Ambitious indeed!  Yes we are! And that means all of you gathered here tonight, the fabric of our community, and the leaders who have joined me here on stage.  A transformation this ambitious doesn’t get hatched overnight. In fact, it gestates for decades. We’re going to hear from several folks this evening, and I am especially grateful that joining us to begin are some dear friends who can share Switchyard Park’s origin story, who bring very important institutional memory.  I am so glad we can hear from former Mayors Tomi Allison and John Fernandez, beginning with when the park we’re about to dedicate tonight was just a gleam in Mayor Allison’s eye:

Former Mayor Allison: While the railroad here was still active, before we knew whether CSX would abandon the historic Monon railroad line between Bedford and Bloomington, and stop using the McDoel Switchyard, right here where we’re standing, before that, we had a gleam in the eye that perhaps some day this could be a park, in part because it was in the flood plain.

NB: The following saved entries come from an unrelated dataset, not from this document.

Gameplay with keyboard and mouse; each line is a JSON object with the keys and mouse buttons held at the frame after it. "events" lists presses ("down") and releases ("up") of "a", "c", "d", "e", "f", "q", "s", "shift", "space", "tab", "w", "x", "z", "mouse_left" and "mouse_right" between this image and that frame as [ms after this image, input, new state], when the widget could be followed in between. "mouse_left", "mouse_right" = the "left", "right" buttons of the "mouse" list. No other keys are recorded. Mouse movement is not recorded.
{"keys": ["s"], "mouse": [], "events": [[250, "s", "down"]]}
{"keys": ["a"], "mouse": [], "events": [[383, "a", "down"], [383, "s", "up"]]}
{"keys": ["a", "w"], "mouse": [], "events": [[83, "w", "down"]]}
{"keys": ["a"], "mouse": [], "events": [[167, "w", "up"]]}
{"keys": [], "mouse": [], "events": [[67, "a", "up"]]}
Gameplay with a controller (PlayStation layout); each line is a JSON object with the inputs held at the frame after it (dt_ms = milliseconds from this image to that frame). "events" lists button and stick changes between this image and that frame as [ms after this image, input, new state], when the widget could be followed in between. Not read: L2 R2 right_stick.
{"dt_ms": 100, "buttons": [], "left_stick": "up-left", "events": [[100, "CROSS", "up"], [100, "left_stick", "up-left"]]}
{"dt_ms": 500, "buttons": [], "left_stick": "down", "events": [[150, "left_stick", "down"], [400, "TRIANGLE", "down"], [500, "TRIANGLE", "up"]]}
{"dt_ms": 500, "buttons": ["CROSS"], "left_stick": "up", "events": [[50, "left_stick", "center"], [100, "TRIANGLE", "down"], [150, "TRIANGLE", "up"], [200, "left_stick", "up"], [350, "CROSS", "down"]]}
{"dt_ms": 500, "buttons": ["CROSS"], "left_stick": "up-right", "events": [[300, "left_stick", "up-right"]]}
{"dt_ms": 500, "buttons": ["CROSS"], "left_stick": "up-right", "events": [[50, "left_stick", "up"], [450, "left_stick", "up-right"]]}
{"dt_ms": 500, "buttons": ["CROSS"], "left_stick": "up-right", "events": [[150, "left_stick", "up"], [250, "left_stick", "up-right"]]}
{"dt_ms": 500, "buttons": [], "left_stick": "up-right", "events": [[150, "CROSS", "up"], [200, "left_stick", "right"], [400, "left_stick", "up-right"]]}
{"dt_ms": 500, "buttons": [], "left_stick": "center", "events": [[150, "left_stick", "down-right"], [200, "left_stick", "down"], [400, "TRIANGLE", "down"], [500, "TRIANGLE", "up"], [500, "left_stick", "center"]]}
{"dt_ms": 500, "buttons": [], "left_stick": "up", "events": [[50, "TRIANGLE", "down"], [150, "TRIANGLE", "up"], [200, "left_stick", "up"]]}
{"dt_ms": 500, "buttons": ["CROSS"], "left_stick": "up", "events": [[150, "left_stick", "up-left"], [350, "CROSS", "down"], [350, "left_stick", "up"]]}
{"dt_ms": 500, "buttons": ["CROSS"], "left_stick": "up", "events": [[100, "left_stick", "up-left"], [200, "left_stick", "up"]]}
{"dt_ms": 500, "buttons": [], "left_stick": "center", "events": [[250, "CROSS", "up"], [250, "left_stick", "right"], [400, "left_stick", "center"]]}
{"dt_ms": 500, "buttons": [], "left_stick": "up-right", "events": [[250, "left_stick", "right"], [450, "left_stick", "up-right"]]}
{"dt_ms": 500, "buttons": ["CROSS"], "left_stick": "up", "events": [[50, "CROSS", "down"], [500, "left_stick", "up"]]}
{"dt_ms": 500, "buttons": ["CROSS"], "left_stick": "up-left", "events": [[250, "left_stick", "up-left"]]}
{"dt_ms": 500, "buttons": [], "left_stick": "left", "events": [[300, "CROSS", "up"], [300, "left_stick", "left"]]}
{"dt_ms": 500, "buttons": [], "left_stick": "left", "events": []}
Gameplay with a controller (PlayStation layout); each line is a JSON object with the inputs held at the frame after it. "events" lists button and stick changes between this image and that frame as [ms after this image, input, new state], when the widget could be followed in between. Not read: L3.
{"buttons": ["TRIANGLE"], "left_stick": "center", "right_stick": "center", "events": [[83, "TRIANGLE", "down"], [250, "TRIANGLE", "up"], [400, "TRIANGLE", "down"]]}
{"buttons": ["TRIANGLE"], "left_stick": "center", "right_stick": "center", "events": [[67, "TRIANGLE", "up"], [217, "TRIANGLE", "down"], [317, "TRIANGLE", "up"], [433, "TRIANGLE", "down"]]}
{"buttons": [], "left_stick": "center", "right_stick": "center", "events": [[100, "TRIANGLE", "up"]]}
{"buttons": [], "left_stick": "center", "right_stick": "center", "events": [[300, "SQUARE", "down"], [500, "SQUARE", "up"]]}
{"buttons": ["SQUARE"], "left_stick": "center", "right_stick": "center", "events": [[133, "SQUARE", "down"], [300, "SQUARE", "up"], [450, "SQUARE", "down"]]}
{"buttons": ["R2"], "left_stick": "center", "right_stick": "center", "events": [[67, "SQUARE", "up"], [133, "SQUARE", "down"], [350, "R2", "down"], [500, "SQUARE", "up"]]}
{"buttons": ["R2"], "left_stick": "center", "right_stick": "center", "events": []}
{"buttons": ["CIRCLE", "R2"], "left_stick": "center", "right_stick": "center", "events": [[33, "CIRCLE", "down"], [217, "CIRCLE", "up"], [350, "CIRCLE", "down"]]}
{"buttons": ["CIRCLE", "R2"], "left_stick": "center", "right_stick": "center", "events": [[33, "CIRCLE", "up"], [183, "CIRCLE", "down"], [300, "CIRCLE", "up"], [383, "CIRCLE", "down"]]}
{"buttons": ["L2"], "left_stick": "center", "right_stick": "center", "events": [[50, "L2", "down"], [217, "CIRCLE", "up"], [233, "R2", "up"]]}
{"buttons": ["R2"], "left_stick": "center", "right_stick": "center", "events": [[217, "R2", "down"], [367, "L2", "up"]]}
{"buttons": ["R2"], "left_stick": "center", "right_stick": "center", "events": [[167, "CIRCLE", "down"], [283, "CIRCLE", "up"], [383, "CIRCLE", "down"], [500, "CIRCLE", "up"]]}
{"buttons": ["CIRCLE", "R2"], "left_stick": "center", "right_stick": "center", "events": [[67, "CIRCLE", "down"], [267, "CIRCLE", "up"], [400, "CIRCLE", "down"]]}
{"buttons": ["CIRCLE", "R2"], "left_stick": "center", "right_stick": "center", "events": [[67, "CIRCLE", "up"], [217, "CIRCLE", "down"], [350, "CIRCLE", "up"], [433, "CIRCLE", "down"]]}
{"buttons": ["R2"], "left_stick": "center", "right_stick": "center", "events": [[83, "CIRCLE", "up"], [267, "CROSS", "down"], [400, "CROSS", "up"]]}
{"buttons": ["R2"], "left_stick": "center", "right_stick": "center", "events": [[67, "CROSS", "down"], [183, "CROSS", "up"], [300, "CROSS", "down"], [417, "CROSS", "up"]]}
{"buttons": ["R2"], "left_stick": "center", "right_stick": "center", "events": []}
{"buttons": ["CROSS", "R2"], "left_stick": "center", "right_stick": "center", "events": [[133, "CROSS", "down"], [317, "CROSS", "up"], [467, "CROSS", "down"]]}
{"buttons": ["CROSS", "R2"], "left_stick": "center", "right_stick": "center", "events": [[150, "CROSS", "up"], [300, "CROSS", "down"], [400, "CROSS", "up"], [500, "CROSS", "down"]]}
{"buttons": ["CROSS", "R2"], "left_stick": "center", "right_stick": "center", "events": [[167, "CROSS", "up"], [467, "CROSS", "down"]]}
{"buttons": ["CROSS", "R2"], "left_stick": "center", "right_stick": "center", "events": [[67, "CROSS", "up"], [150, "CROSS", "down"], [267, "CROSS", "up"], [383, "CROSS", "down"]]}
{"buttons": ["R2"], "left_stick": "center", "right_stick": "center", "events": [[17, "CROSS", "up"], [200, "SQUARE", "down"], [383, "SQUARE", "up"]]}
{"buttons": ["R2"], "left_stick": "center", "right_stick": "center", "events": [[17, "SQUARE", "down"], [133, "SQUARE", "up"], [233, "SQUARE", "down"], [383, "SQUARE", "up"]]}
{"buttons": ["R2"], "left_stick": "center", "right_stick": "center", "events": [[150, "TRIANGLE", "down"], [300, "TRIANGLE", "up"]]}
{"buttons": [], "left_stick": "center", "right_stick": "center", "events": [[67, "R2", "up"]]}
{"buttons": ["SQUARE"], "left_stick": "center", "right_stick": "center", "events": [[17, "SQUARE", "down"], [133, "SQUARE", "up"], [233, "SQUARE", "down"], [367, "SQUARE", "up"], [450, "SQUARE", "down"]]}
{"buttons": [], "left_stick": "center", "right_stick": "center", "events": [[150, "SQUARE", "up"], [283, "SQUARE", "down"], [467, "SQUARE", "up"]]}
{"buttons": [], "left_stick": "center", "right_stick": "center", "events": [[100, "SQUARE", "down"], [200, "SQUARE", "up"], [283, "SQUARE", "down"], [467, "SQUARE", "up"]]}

So with significant effort we got a signed agreement from the railroad that the City would have the ‘right of first refusal’ to buy the switchyard land. That meant, and I remember the day, 27 years ago, in 1992, that meant when I read the news that CSX was indeed planning to abandon the property, we were ready. It meant the stage was set for when that last train whistle blew, that it might signal a new start for Bloomington.  Of course, things don’t happen overnight. We got prepared, but it would be another 12 years before the final freight train left the McDoel Switchyard....and by then it was Mayor Fernandez at the helm…..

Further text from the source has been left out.